GIVEN DATA:
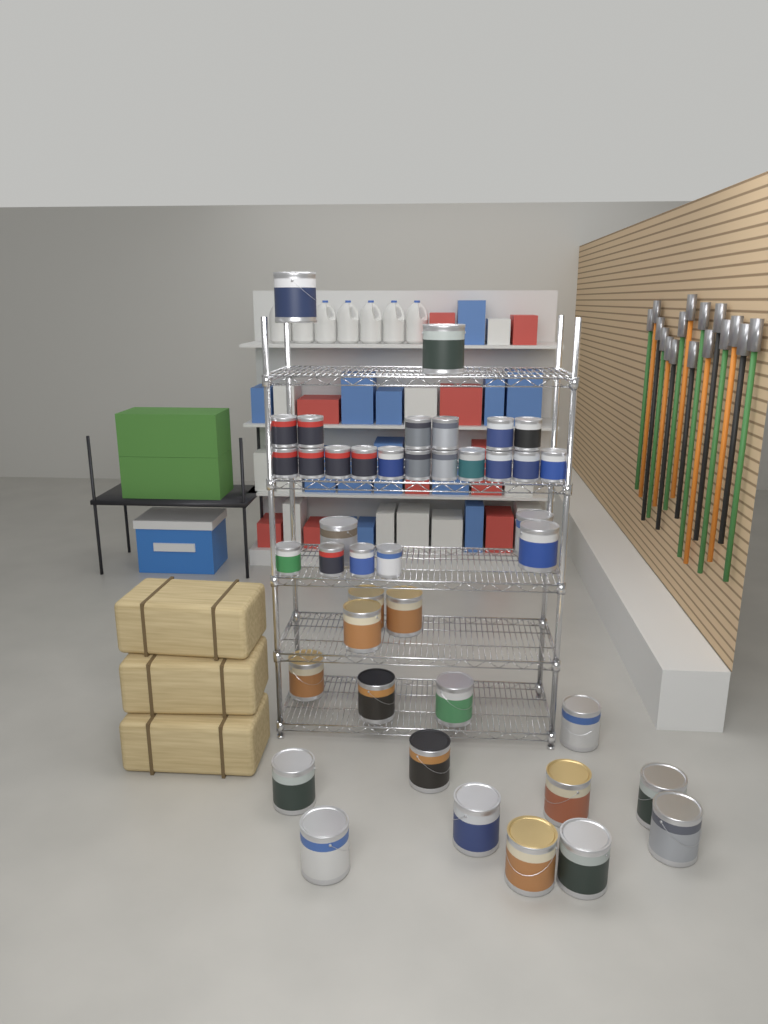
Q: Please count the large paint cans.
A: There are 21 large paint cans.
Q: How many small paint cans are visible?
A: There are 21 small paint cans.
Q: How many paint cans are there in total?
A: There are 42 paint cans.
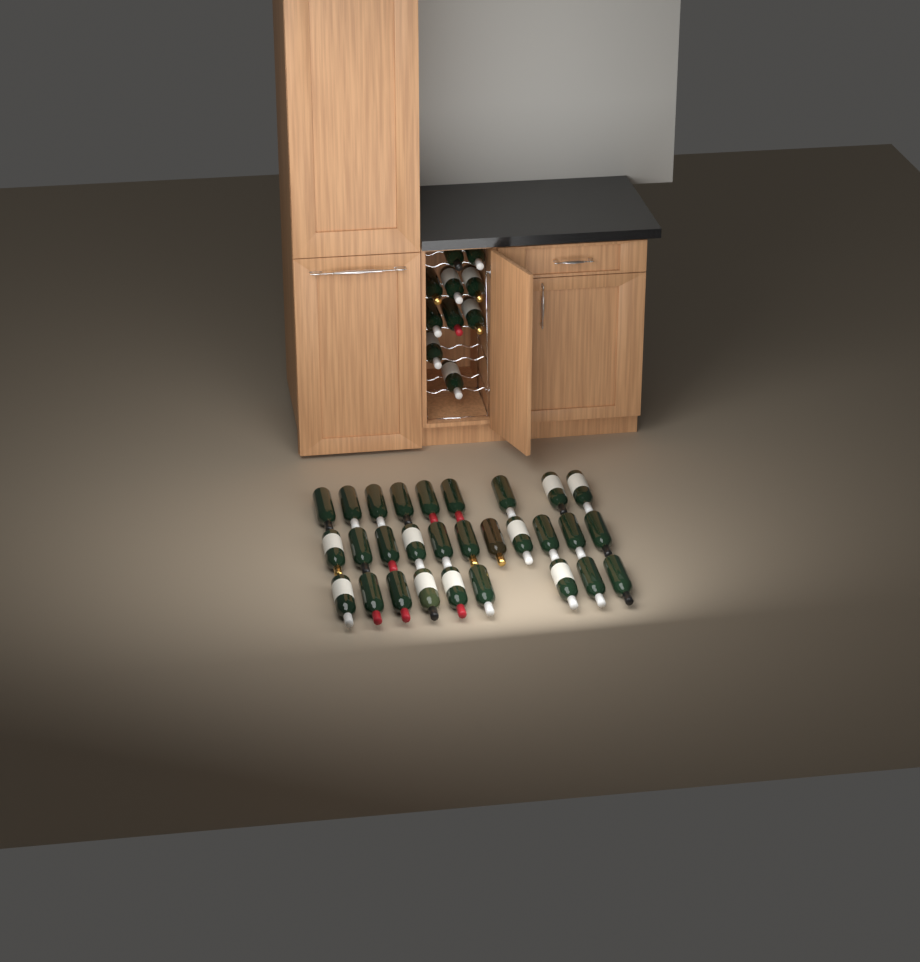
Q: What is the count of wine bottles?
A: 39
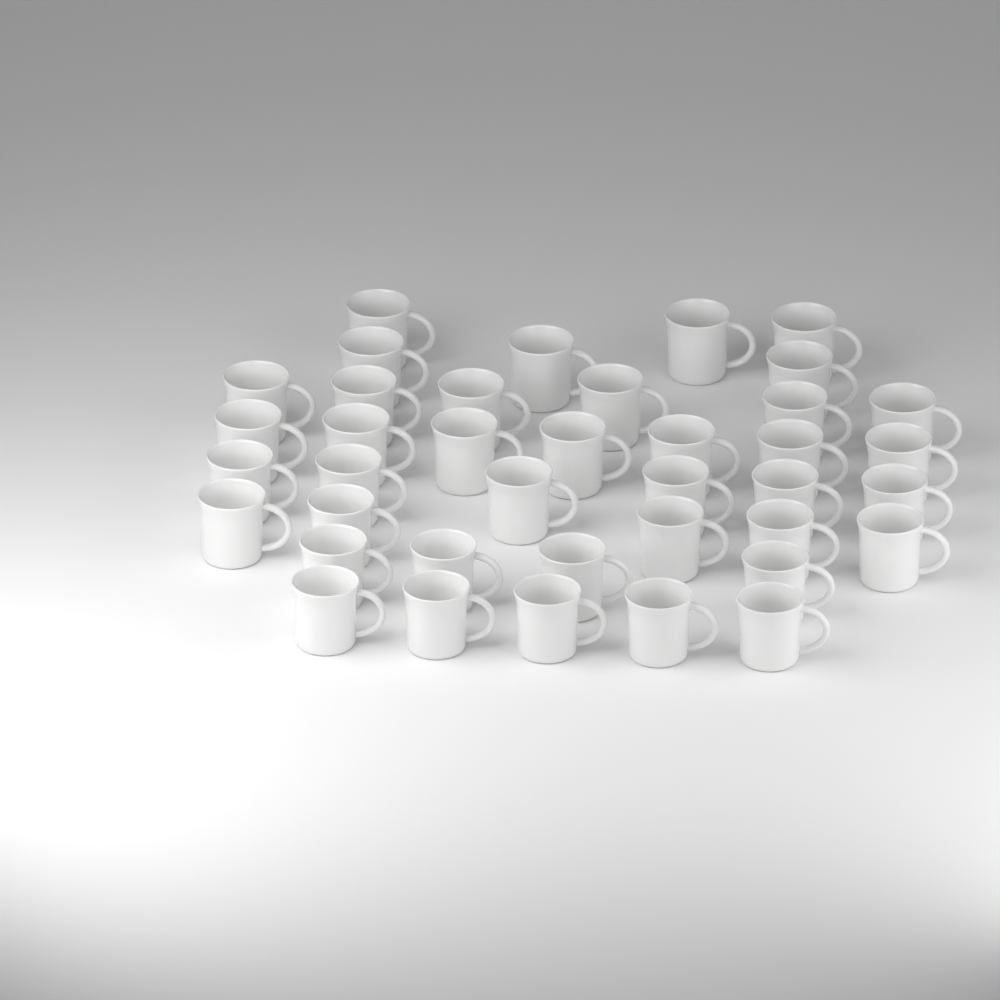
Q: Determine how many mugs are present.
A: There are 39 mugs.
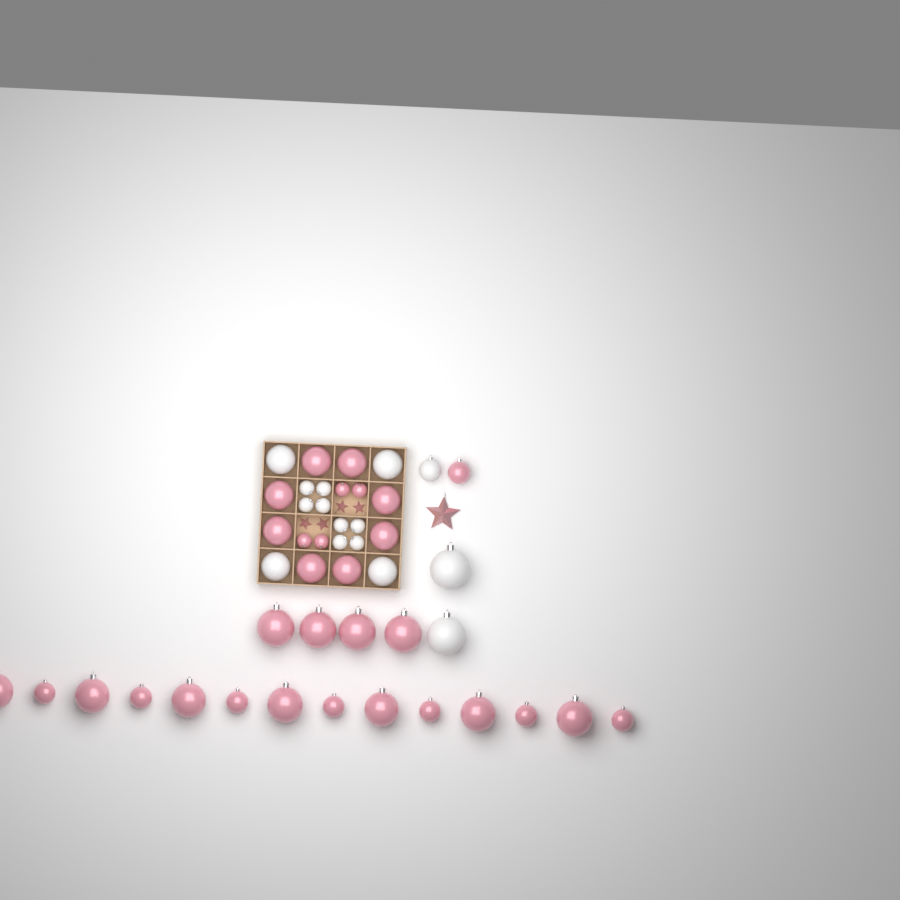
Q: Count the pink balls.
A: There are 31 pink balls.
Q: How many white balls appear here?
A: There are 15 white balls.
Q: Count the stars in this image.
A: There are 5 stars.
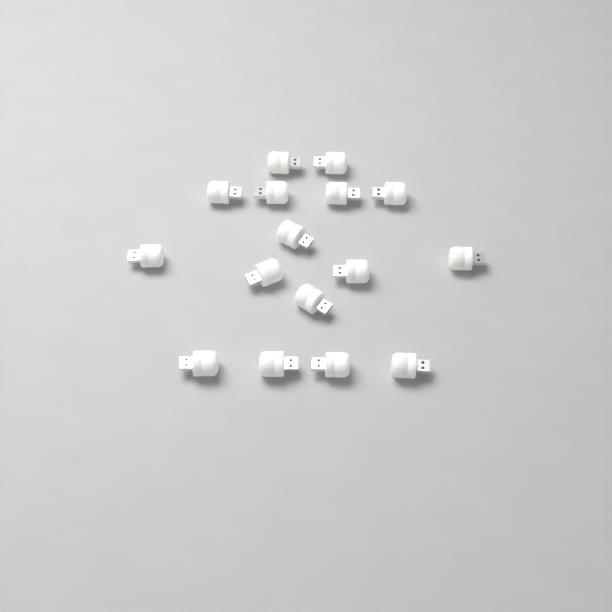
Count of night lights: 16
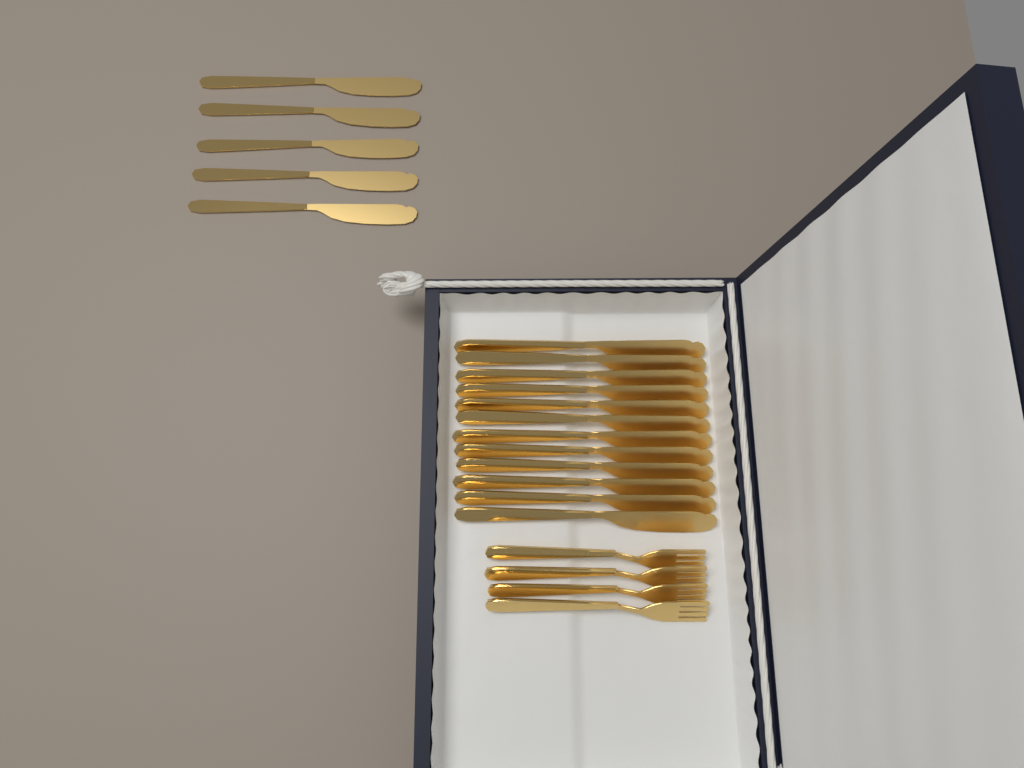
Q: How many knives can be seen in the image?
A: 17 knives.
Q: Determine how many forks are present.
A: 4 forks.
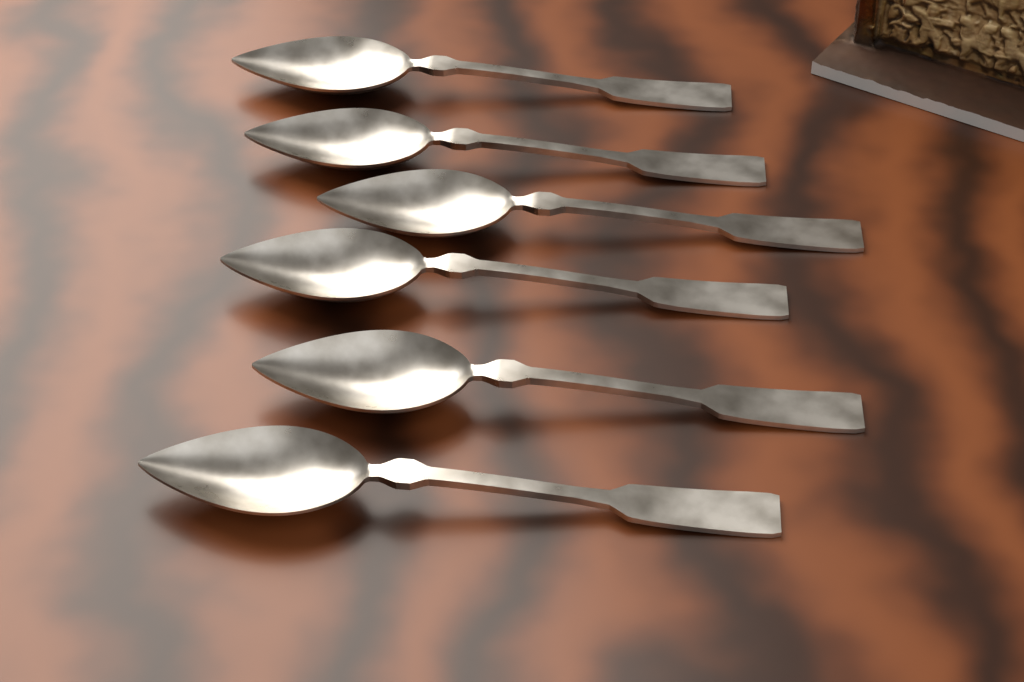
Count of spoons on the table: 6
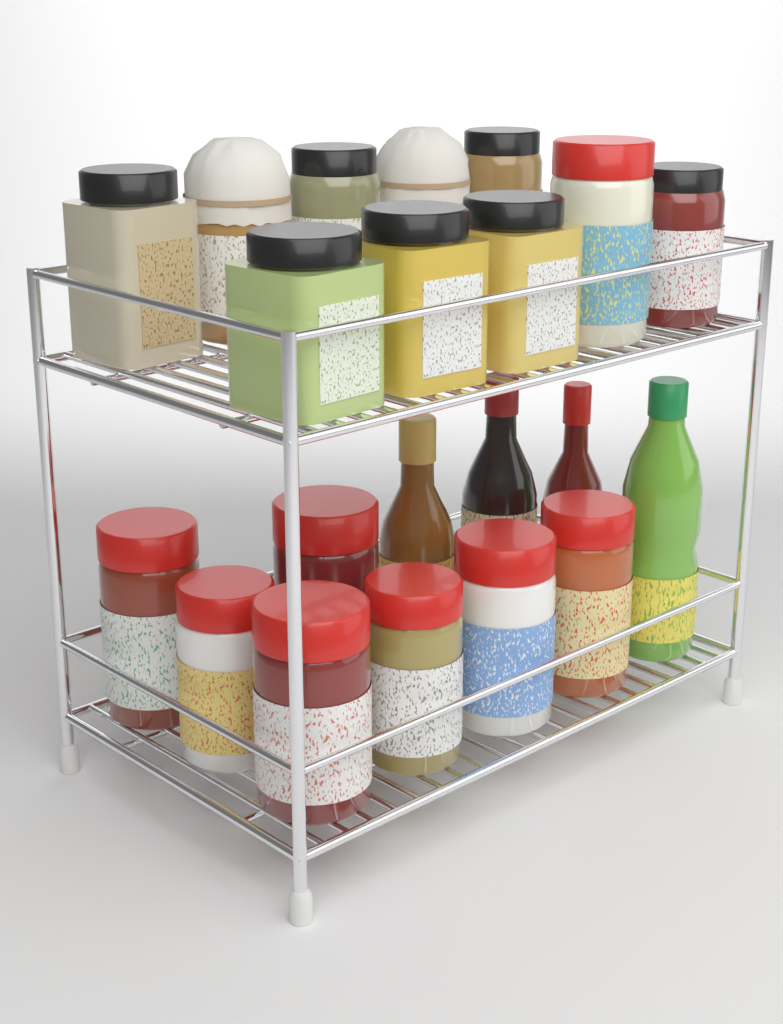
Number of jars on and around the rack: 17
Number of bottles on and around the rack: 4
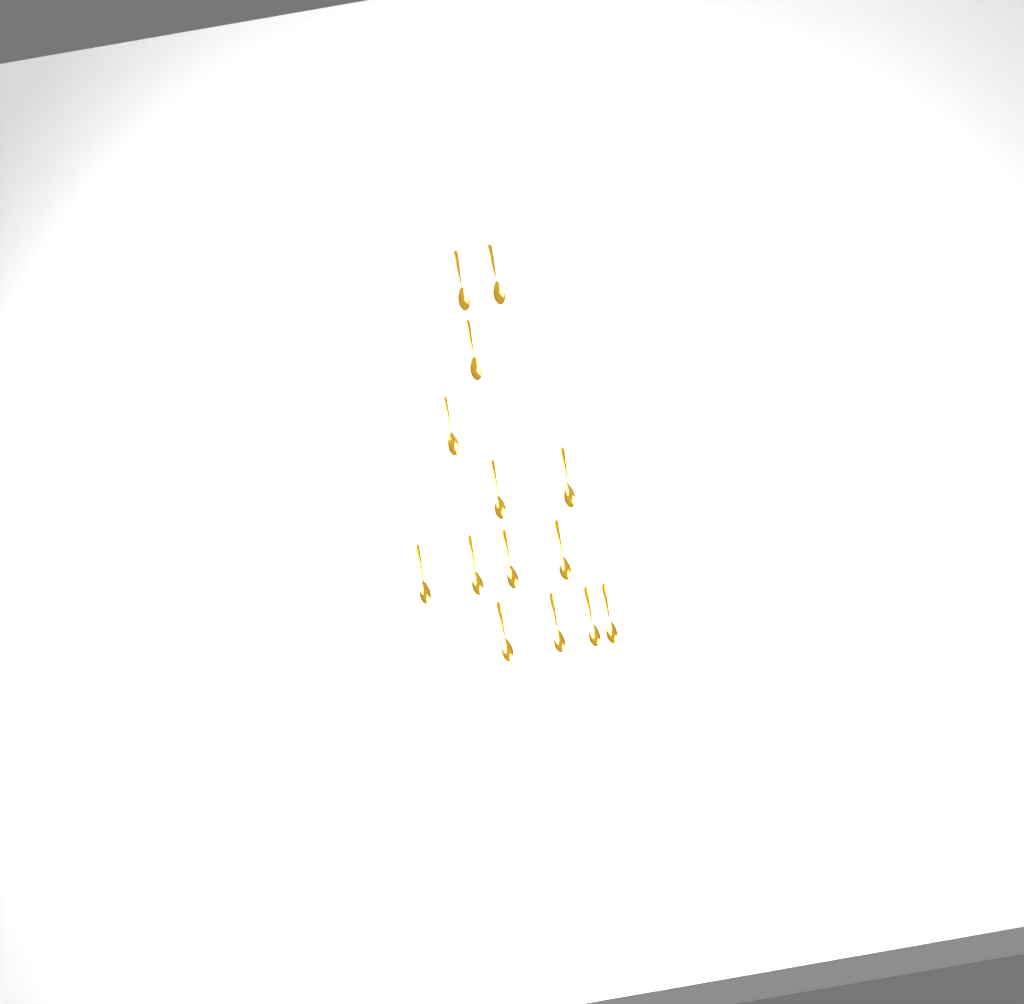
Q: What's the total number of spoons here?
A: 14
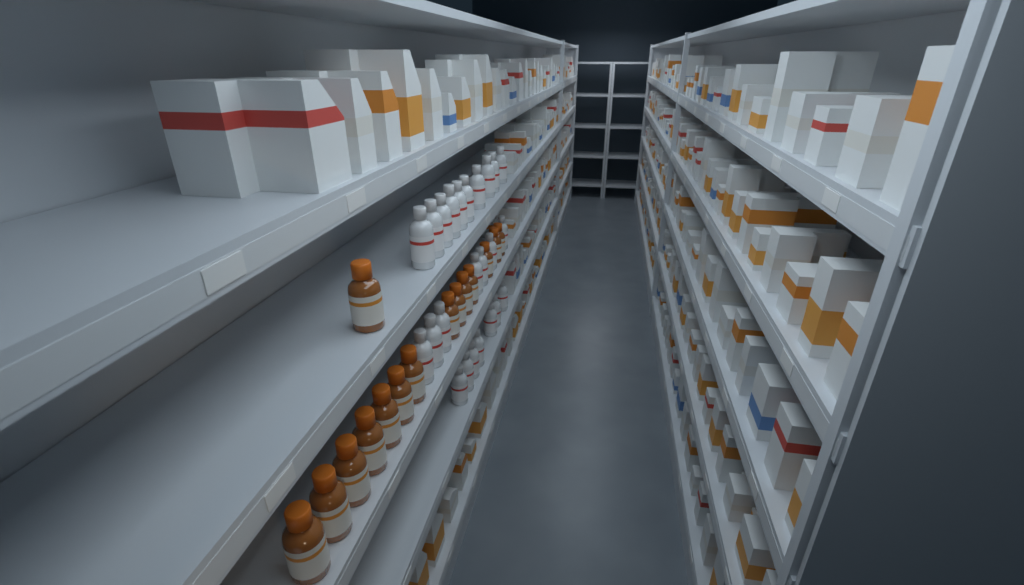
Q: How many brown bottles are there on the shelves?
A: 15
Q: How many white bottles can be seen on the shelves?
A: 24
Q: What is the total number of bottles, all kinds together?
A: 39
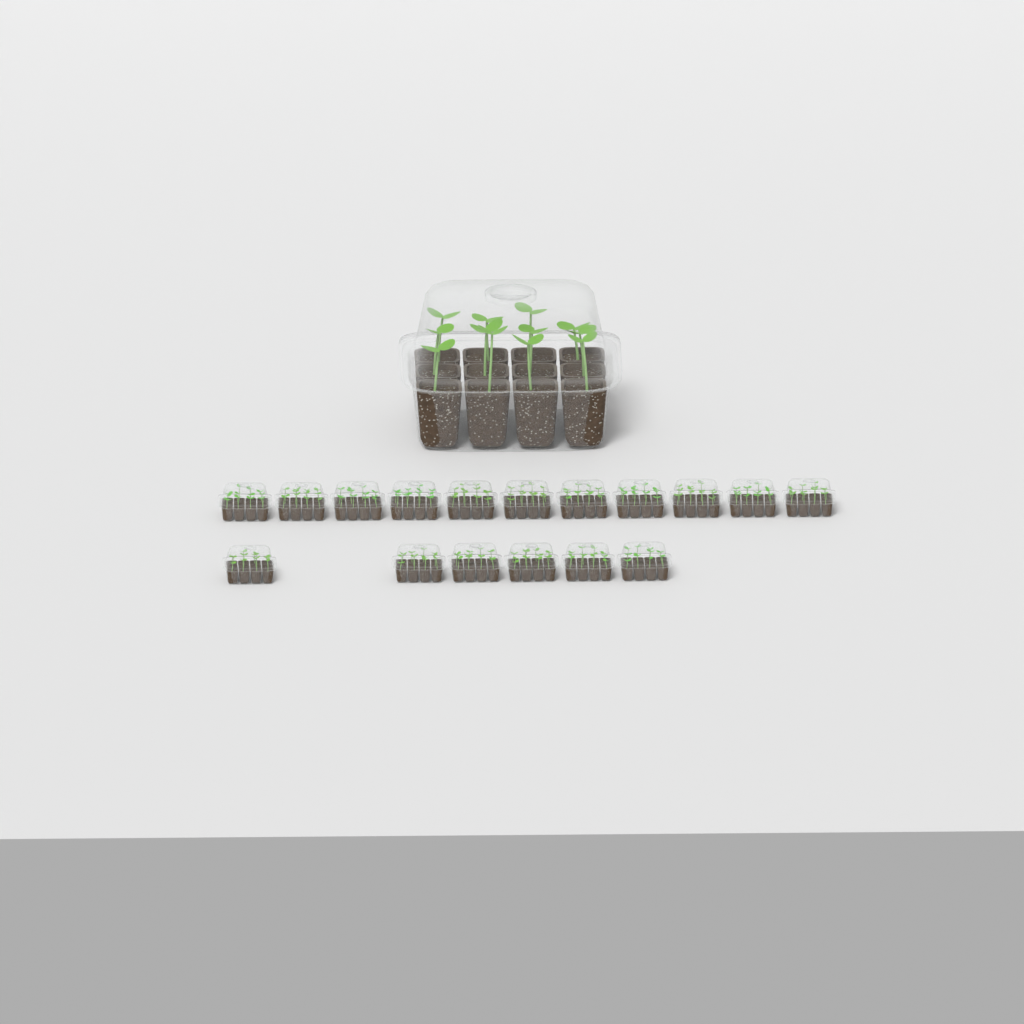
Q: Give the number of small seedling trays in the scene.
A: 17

THE REQUEST:
Set out every line of the records above as a numbered list, skipping blank lines and leaving the pictures out.

RESULT OF THE EXERCISE:
1. Q: Please count the large paint cans.
2. A: There are 21 large paint cans.
3. Q: How many small paint cans are visible?
4. A: There are 21 small paint cans.
5. Q: How many paint cans are there in total?
6. A: There are 42 paint cans.
7. Q: What is the count of wine bottles?
8. A: 39
9. Q: Determine how many mugs are present.
10. A: There are 39 mugs.
11. Q: Count the pink balls.
12. A: There are 31 pink balls.
13. Q: How many white balls appear here?
14. A: There are 15 white balls.
15. Q: Count the stars in this image.
16. A: There are 5 stars.
17. Count of night lights: 16
18. Q: How many knives can be seen in the image?
19. A: 17 knives.
20. Q: Determine how many forks are present.
21. A: 4 forks.
22. Count of spoons on the table: 6
23. Number of jars on and around the rack: 17
24. Number of bottles on and around the rack: 4
25. Q: What's the total number of spoons here?
26. A: 14
27. Q: How many brown bottles are there on the shelves?
28. A: 15
29. Q: How many white bottles can be seen on the shelves?
30. A: 24
31. Q: What is the total number of bottles, all kinds together?
32. A: 39
33. Q: Give the number of small seedling trays in the scene.
34. A: 17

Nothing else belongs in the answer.